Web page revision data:
::::::::::
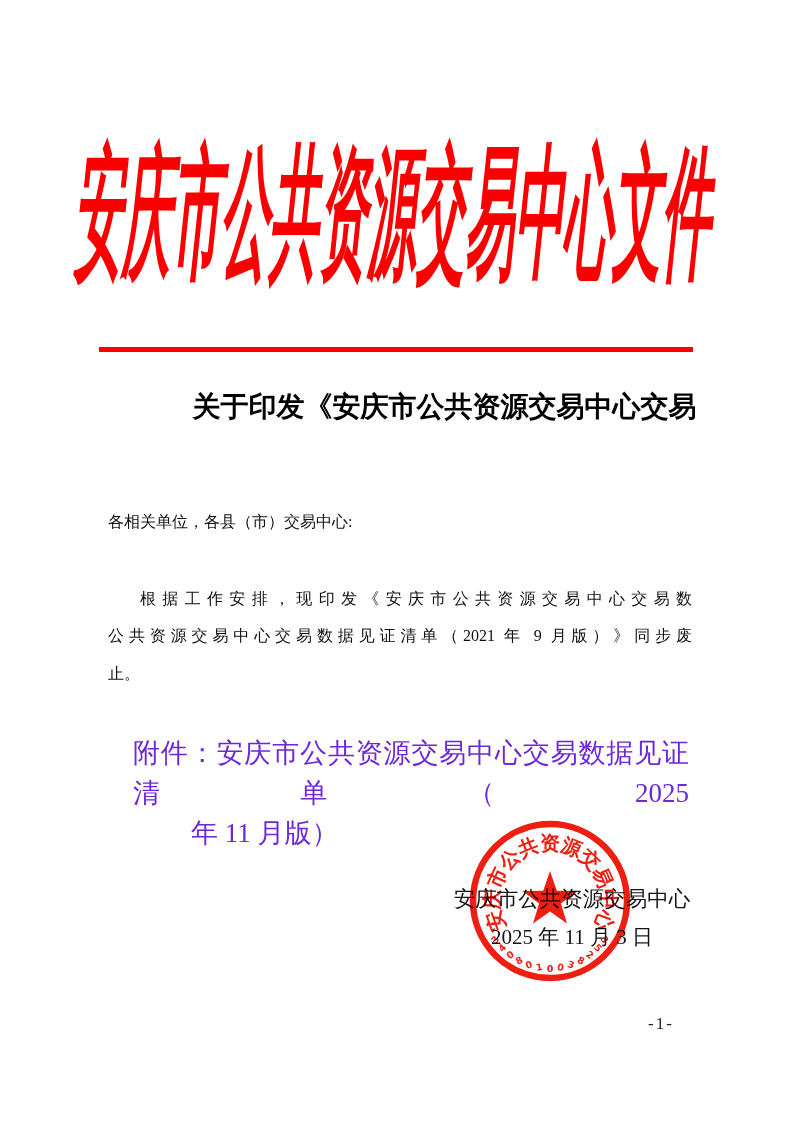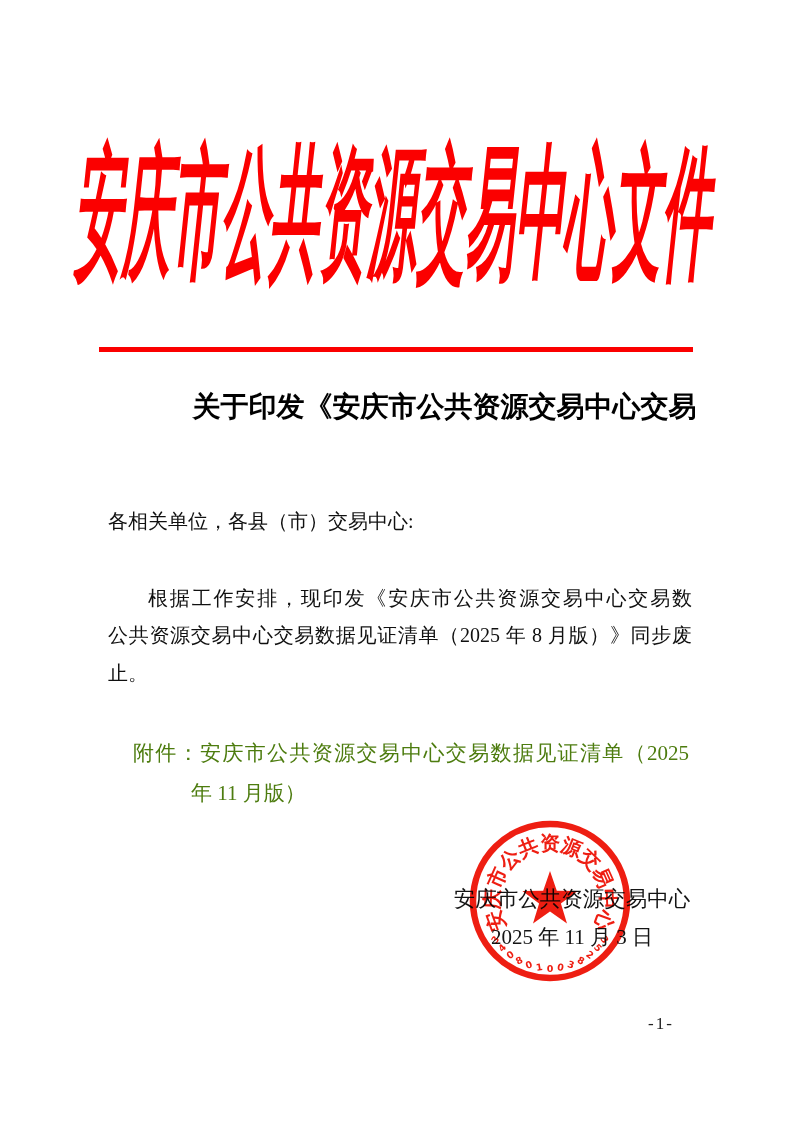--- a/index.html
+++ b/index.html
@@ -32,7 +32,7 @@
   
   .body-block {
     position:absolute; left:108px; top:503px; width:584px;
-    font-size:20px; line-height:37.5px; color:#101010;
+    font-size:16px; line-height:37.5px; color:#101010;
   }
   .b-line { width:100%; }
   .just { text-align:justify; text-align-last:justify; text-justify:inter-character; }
::::::::::
▸ **Exercise details**:
Leaving the pictures aside, write out the entries above exactly.

▸ **Task solution**:
--- a/index.html
+++ b/index.html
@@ -32,7 +32,7 @@
   
   .body-block {
     position:absolute; left:108px; top:503px; width:584px;
-    font-size:20px; line-height:37.5px; color:#101010;
+    font-size:16px; line-height:37.5px; color:#101010;
   }
   .b-line { width:100%; }
   .just { text-align:justify; text-align-last:justify; text-justify:inter-character; }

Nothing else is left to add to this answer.